Start of EXTRACTED DATA

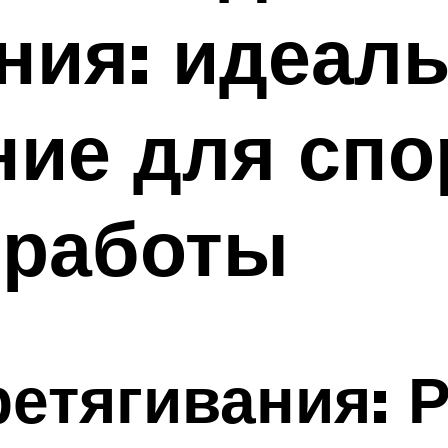
ния: идеал
ие для спо
 работы
ретягивания: 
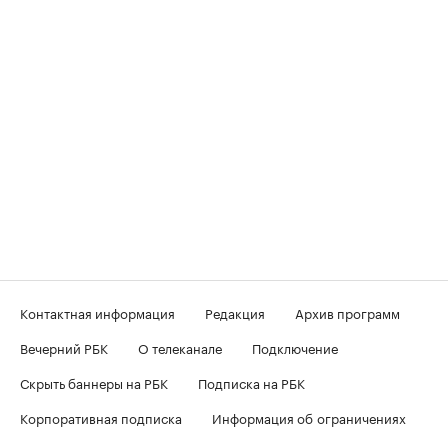
Контактная информация
Редакция
Архив программ
Вечерний РБК
О телеканале
Подключение
Скрыть баннеры на РБК
Подписка на РБК
Корпоративная подписка
Информация об ограничениях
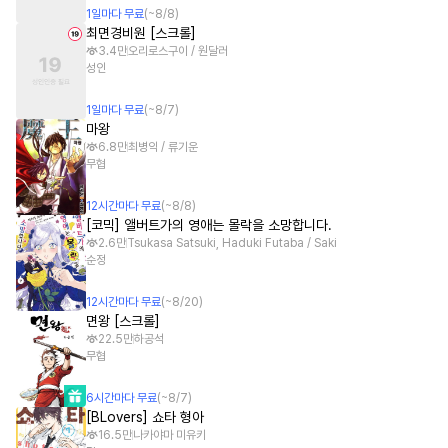
1
일
마다 무료
(~
8/8
)
최면경비원 [스크롤]
3.4만
오리로스구이 / 원달러
성인
1
일
마다 무료
(~
8/7
)
마왕
6.8만
최병익 / 류기운
무협
12
시간
마다 무료
(~
8/8
)
[코믹] 앨버트가의 영애는 몰락을 소망합니다.
2.6만
Tsukasa Satsuki, Haduki Futaba / Saki
순정
12
시간
마다 무료
(~
8/20
)
면왕 [스크롤]
22.5만
하공석
무협
6
시간
마다 무료
(~
8/7
)
[BLovers] 쇼타 형아
16.5만
나카야마 미유키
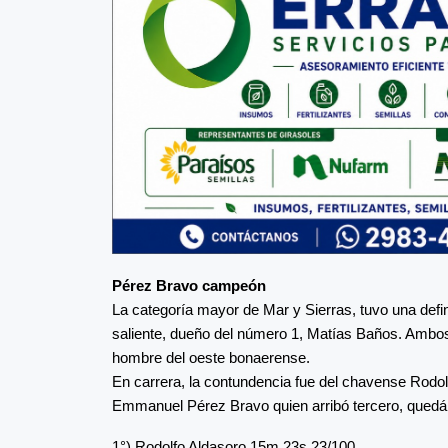
Pérez Bravo campeón
La categoría mayor de Mar y Sierras, tuvo una defin
saliente, dueño del número 1, Matías Baños. Ambos d
hombre del oeste bonaerense.
En carrera, la contundencia fue del chavense Rodolf
Emmanuel Pérez Bravo quien arribó tercero, quedán
1°) Rodolfo Aldasoro 15m 23s 23/100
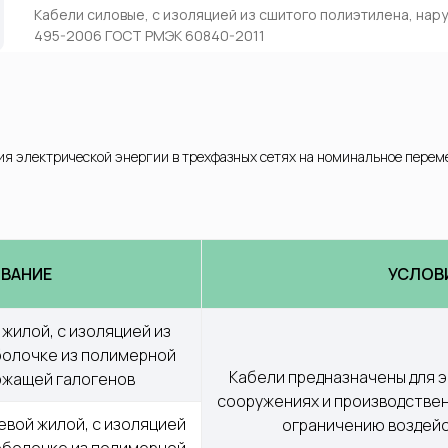
Кабели силовые, с изоляцией из сшитого полиэтилена, нар
495-2006 ГОСТ РМЭК 60840-2011
ия электрической энергии в трехфазных сетях на номинальное перем
ВАНИЕ
УСЛОВ
жилой, с изоляцией из 
болочке из полимерной 
Кабели предназначены для э
ржащей галогенов
сооружениях и производствен
вой жилой, с изоляцией 
ограничению воздейс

End of EXTRACTED DATA

#### [YOUR INSTRUCTIONS]
Could you update the data above by replacing "Pérez Bravo" with "Perez Bravo" everywhere it appears, keeping everything else unchanged? Include only the text in your answer and omit the pictures.

#### [EXERCISE OUTPUT]
ния: идеал
ие для спо
 работы
ретягивания: 
Контактная информация
Редакция
Архив программ
Вечерний РБК
О телеканале
Подключение
Скрыть баннеры на РБК
Подписка на РБК
Корпоративная подписка
Информация об ограничениях
1
일
마다 무료
(~
8/8
)
최면경비원 [스크롤]
3.4만
오리로스구이 / 원달러
성인
1
일
마다 무료
(~
8/7
)
마왕
6.8만
최병익 / 류기운
무협
12
시간
마다 무료
(~
8/8
)
[코믹] 앨버트가의 영애는 몰락을 소망합니다.
2.6만
Tsukasa Satsuki, Haduki Futaba / Saki
순정
12
시간
마다 무료
(~
8/20
)
면왕 [스크롤]
22.5만
하공석
무협
6
시간
마다 무료
(~
8/7
)
[BLovers] 쇼타 형아
16.5만
나카야마 미유키
Perez Bravo campeón
La categoría mayor de Mar y Sierras, tuvo una defin
saliente, dueño del número 1, Matías Baños. Ambos d
hombre del oeste bonaerense.
En carrera, la contundencia fue del chavense Rodolf
Emmanuel Perez Bravo quien arribó tercero, quedán
1°) Rodolfo Aldasoro 15m 23s 23/100
Кабели силовые, с изоляцией из сшитого полиэтилена, нар
495-2006 ГОСТ РМЭК 60840-2011
ия электрической энергии в трехфазных сетях на номинальное перем
ВАНИЕ
УСЛОВ
жилой, с изоляцией из 
болочке из полимерной 
Кабели предназначены для э
ржащей галогенов
сооружениях и производствен
вой жилой, с изоляцией 
ограничению воздейс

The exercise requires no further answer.